A quarter hour spent reading this post will inform you of my far-from-perfect approach to IDing legit reviews online.
WHY IT MATTERS
The press has finally paid some attention to bogus reviews; witness this article, describing the market for such prostituted praise on Fiverr. Such articles can persuade innocents that Something Is Being Done, that reviews will henceforth be more trustworthy.
Lo dudo, dear reader, lo dudo mucho. Try plugging ‘review’ into the Fiverr search box; you’ll see. And those offers are just from the small fry. I’d be shocked if a corporate VP can’t read between the lines of a PR agency pitch to, say, “communicate product benefits to internet users” or “enhance brand image online.”
I have no evidence to back up such cynicism, still trust wisdom gained from decades as a grown-up. A national magazine ad campaign can cost as much as a Belvedere château. How much does it cost to click ‘post?’
Bogus reviews are too cheap, too profitable, too influential, too tough to catch.

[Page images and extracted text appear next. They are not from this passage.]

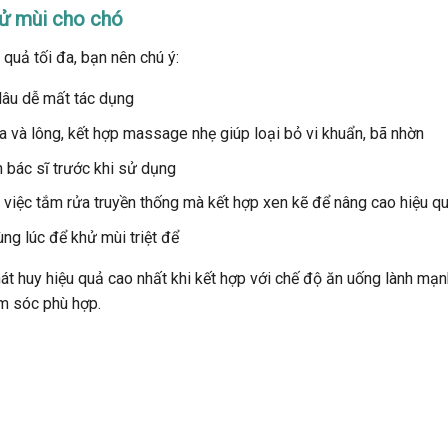
hử mùi cho chó
 quả tối đa, bạn nên chú ý:
 lâu dễ mất tác dụng
da và lông, kết hợp massage nhẹ giúp loại bỏ vi khuẩn, bã nhờn
n bác sĩ trước khi sử dụng
 việc tắm rửa truyền thống mà kết hợp xen kẽ để nâng cao hiệu q
ùng lúc để khử mùi triệt để
át huy hiệu quả cao nhất khi kết hợp với chế độ ăn uống lành mạn
m sóc phù hợp.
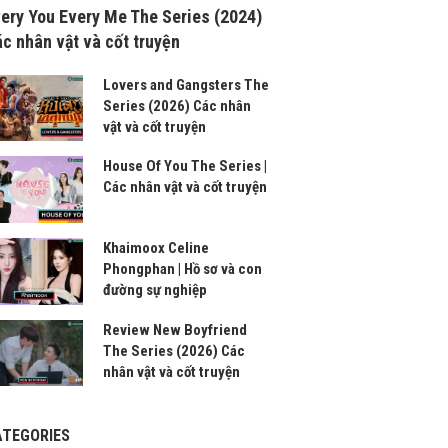
ery You Every Me The Series (2024)
c nhân vật và cốt truyện
Lovers and Gangsters The
Series (2026) Các nhân
vật và cốt truyện
House Of You The Series |
Các nhân vật và cốt truyện
Khaimoox Celine
Phongphan | Hồ sơ và con
đường sự nghiệp
Review New Boyfriend
The Series (2026) Các
nhân vật và cốt truyện
ATEGORIES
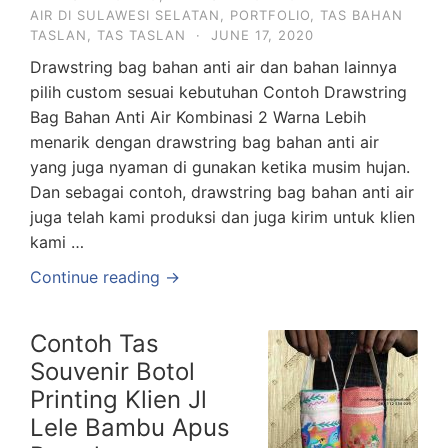
AIR DI SULAWESI SELATAN
,
PORTFOLIO
,
TAS BAHAN
TASLAN
,
TAS TASLAN
·
JUNE 17, 2020
Drawstring bag bahan anti air dan bahan lainnya
pilih custom sesuai kebutuhan Contoh Drawstring
Bag Bahan Anti Air Kombinasi 2 Warna Lebih
menarik dengan drawstring bag bahan anti air
yang juga nyaman di gunakan ketika musim hujan.
Dan sebagai contoh, drawstring bag bahan anti air
juga telah kami produksi dan juga kirim untuk klien
kami …
Continue reading →
Contoh Tas
Souvenir Botol
Printing Klien Jl
Lele Bambu Apus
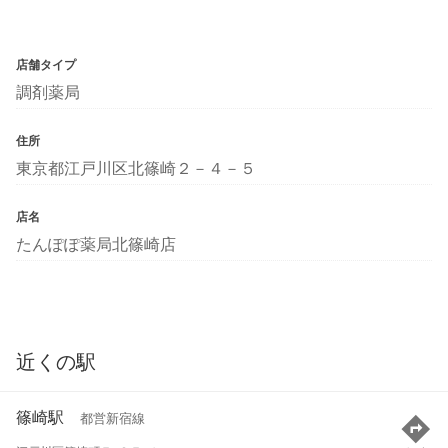
店舗タイプ
調剤薬局
住所
東京都江戸川区北篠崎２－４－５
店名
たんぽぽ薬局北篠崎店
近くの駅
篠崎駅
都営新宿線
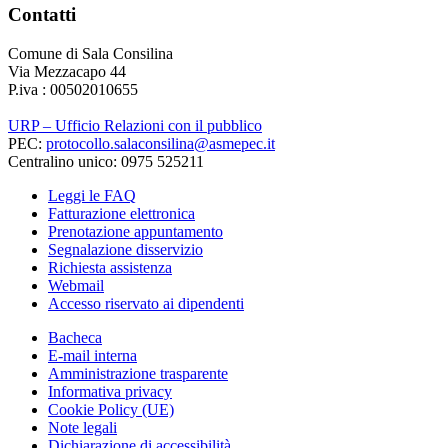
Contatti
Comune di Sala Consilina
Via Mezzacapo 44
P.iva : 00502010655
URP – Ufficio Relazioni con il pubblico
PEC:
protocollo.salaconsilina@asmepec.it
Centralino unico: 0975 525211
Leggi le FAQ
Fatturazione elettronica
Prenotazione appuntamento
Segnalazione disservizio
Richiesta assistenza
Webmail
Accesso riservato ai dipendenti
Bacheca
E-mail interna
Amministrazione trasparente
Informativa privacy
Cookie Policy (UE)
Note legali
Dichiarazione di accessibilità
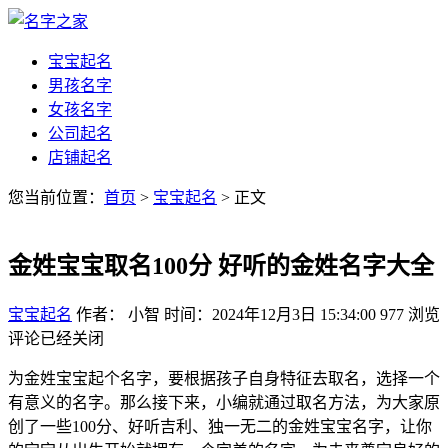
宝宝起名
男孩名字
女孩名字
公司起名
店铺起名
您当前位置：
首页
>
宝宝起名
> 正文
金姓宝宝取名100分 好听的金姓名字大全
宝宝起名
作者： 小智
时间：2024年12月3日 15:34:00
977
浏览
评论已经关闭
为金姓宝宝起个名字，要根据孩子自身特征去取名，选择一个
有意义的名字。那么接下来，小编就通过取名方法，为大家原
创了一些100分、好听吉利、独一无二的金姓宝宝名字，让你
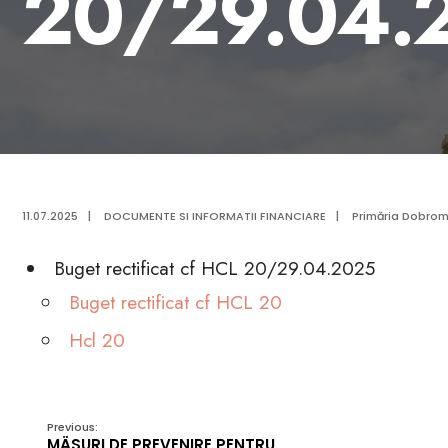
20/29.04.
11.07.2025
|
DOCUMENTE SI INFORMATII FINANCIARE
|
Primăria Dobrom
Buget rectificat cf HCL 20/29.04.2025
Buget rectificat cf HCL 20
Hcl 20
Previous:
MÄSURI DE PREVENIRE PENTRU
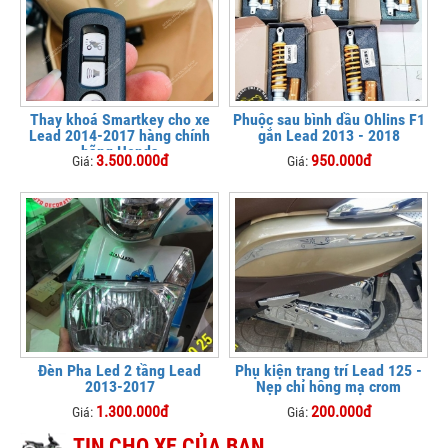
Thay khoá Smartkey cho xe
Phuộc sau bình dầu Ohlins F1
Lead 2014-2017 hàng chính
gắn Lead 2013 - 2018
hãng Honda
3.500.000đ
950.000đ
Giá:
Giá:
Đèn Pha Led 2 tầng Lead
Phụ kiện trang trí Lead 125 -
2013-2017
Nẹp chỉ hông mạ crom
1.300.000đ
200.000đ
Giá:
Giá:
TIN CHO XE CỦA BẠN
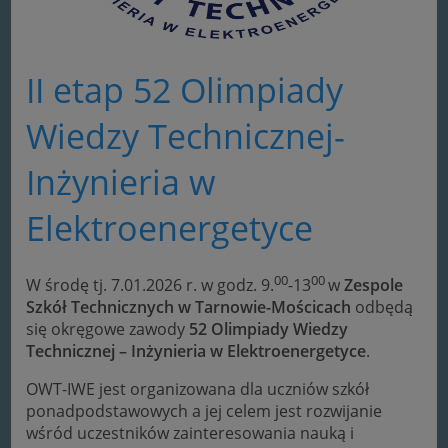
II etap 52 Olimpiady
Wiedzy Technicznej-
Inżynieria w
Elektroenergetyce
00
00
W środę tj. 7.01.2026 r. w godz. 9.
-13
w
Zespole
Szkół Technicznych w Tarnowie-Mościcach
odbędą
się okręgowe zawody
52 Olimpiady Wiedzy
Technicznej – Inżynieria w Elektroenergetyce
.
OWT-IWE jest organizowana dla uczniów szkół
ponadpodstawowych a jej celem jest rozwijanie
wśród uczestników zainteresowania nauką i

That VP doesn’t have to spell out what she wants to a gig-hungry PR agency. “Never write what you can say, never say what you can wink” made Aphorism for a reason.
If in doubt, please read this former boxing manager’s description of the reading-between-the-lines phrases he once used to fix fights:
You call up or visit the gym of any trainer who represents “opponents,” and have the following exchange:
“I’ve got a middleweight who could use a little work.” [Read: His fight shouldn’t be more than a brisk sparring session.]
“I got a good kid. But he ain’t been in the gym much lately.” [He’s out of shape.]
“That’s OK. I’m not looking for my guy to go too long.” [It’s got to be a knockout win.]
“My kid can give him maybe three good rounds.”
And that’s it. Your fighter’s next bout will go into the record books as a third-round knockout victory.
I presume that most fake reviews are still relatively unsophisticated. Puff your client’s stuff, occasionally slam competitors. Those fakes are low-hanging fruit. My odds of finding bonafide reviews sink as the fake-a-loo pros try harder to fool me.
I ignore the reviews on the first page, assume that the biz or PR agency will make sure these are 4s and 5s. If they aren’t, I may have found a biz that doesn’t game reviews (or that bounced a check to the agency that does).
I click ‘poor’ and ‘terrible’ reviews, look at review dates. If they’re old, I might ignore them. If they’re new, I review the reviewer. Has he written many reviews? Does he complain for a reason, or because a hotel 86d him because his smuggled-in pit bull bit the maid who touched his smoldering hookah?
I presume that the most valuable reviews may be in the middle ranges; counterfeiters can’t significantly puff or sink star ratings with 3 star posts. I weed out 3 stars that may accidentally-on-purpose work in a plug for a competitor — e.g., Oh, I guess ABC was okay, but golly gee, my pal said XYZ is way better, and it’s on sale, too! — and study the rest, with an eye for structural product or facility problems mentioned by many reviewers. Thin hotel walls cost money to fix.
The safest bets may be facilities and products that have been widely reviewed for many months without recent, believable 1 and 2 star blackballs. I rarely find them, but I look.
HOW LONG WILL MY TECHNIQUES WORK?
Not much longer, and a candid fake-a-loo reviewer might convince me that they don’t work now for some products. I can’t see through a determined fake. A PR agency might carefully groom posting histories for a herd of thousands of fake accounts.
Some consumer benefits are short-lived. I got much more from online reviews when the ‘net was relatively new.
I see an opening for ‘old school’ media that shepherded consumers in the days before URLs and email. A company could patiently build a rep as a dispenser of honest advice, and profit thereby. Alas, many will think it more fruitful to pretend to be honest advice providers, and to cash out before being unmasked.
I apologize, younger readers: you were volunteered by birth into an often difficult world.